Well, the 060 is superscalar with two pipelines, so... it's probably two 50MHz pipelines.* About good as having a 100MHz CPU in the best case. In x86-land, the Pentium was the first 'iteration' of the family to have two integer units, though NexGen's Nx586 may have beaten them to the punch (I'm not sure how the releases were timed, the original Nx586 didn't *have* floating point units, and that design team was acquired by AMD, resulting in the K5 and K6-* series of processors)... Practically everything since then (for the 'desktop' market, anyway) has used the same techniques; the PPro, which begat the P-II, was the first to have it throughout the chip. (Some else will have to chime in on the PowerPC interations.) Modern chips can/have had things like 4 or more pipelines, though I don't remember the exact numbers for Athlon/Opteron/PPC970/P4 off the top of my head.

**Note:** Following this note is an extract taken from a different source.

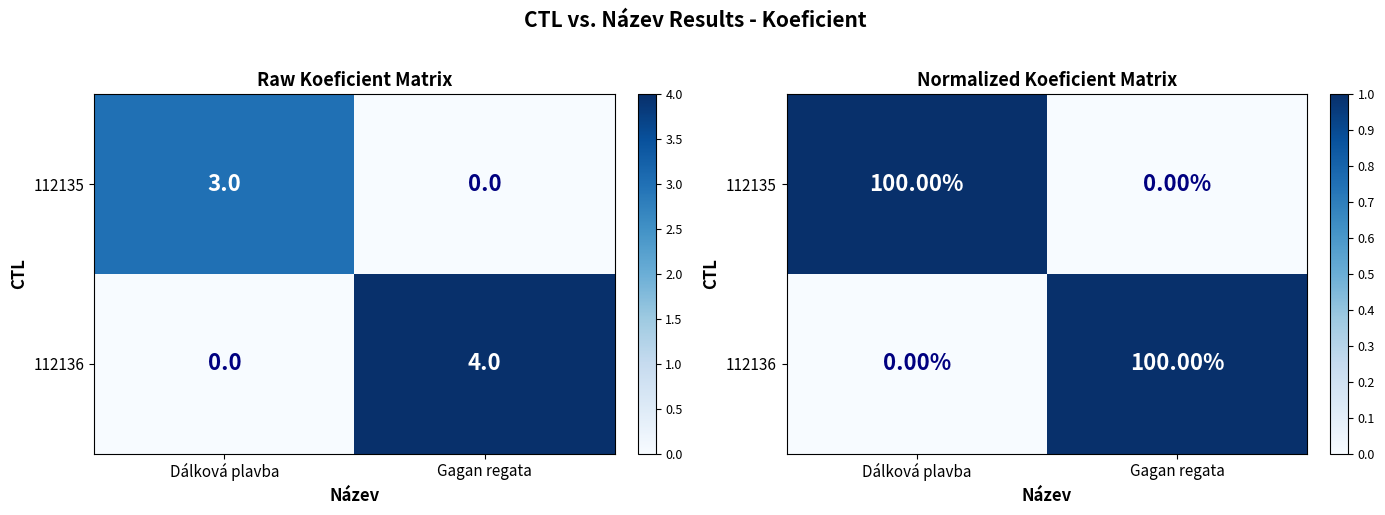

List the series in order of their peak value, lowest first.

112135, 112136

But to drag this up to the things you see discussed on ArsTechnica and the other PC sites today...
The Pentium 4 has some units that run at double clock ("Simple ALUs," apparently), but other things can still take more than one tick to execute, and thus 'drain' the pipeline, negating some of the benefit. Intel's been trying a different take than other manufacturers, going for a sort of 'waterslide' approach (I think their marketing buzzword is "Netburst," and the common description is 'long and skinny'), versus, say, having a couple sets of stairs ('short and wide'). Sounds great until some kid gets stuck halfway down. ;-)

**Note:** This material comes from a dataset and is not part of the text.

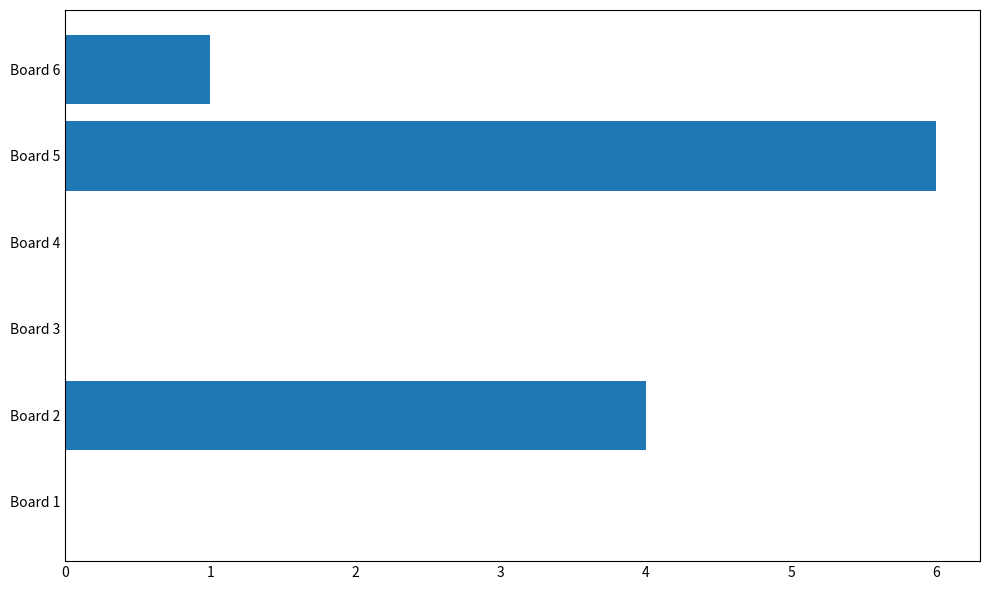

At which label is the value closest to 3?

Board 2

The PPC970 seems like a bit of a compromise between extremes... When Motorola was pushing G3s and G4s, they were really 'wide' and 'short' versus the x86 lineup... so you get more instructions per clock, and more resistance to 'pipeline bubbles,' but you can also have a harder time clocking the unit up to competetive levels, since there are more units to keep in synch. In practice, it sort of evens out, and you get relatively comparable performance for the same number of transistors spent.. and processor lines 'tuned' better to one or another application. (G4 AltiVec is a big win for some things, and the rest of the chip has proved pretty decent for general-purpose computing; the P4's design has, in turn, proved pretty decent for stuff like video and audio work, where there's more math to crunch in between conditional branches, and AMD's managed to keep their stuff goodly fast all-around, usually with a price/performance advantage.)
*If you want to know the specific details of the chips, find the technical docs, or someone who actually wrote assembler for them... I just have the 'big picture' view of anyone who's spent a week reading Ars and the britnews sites.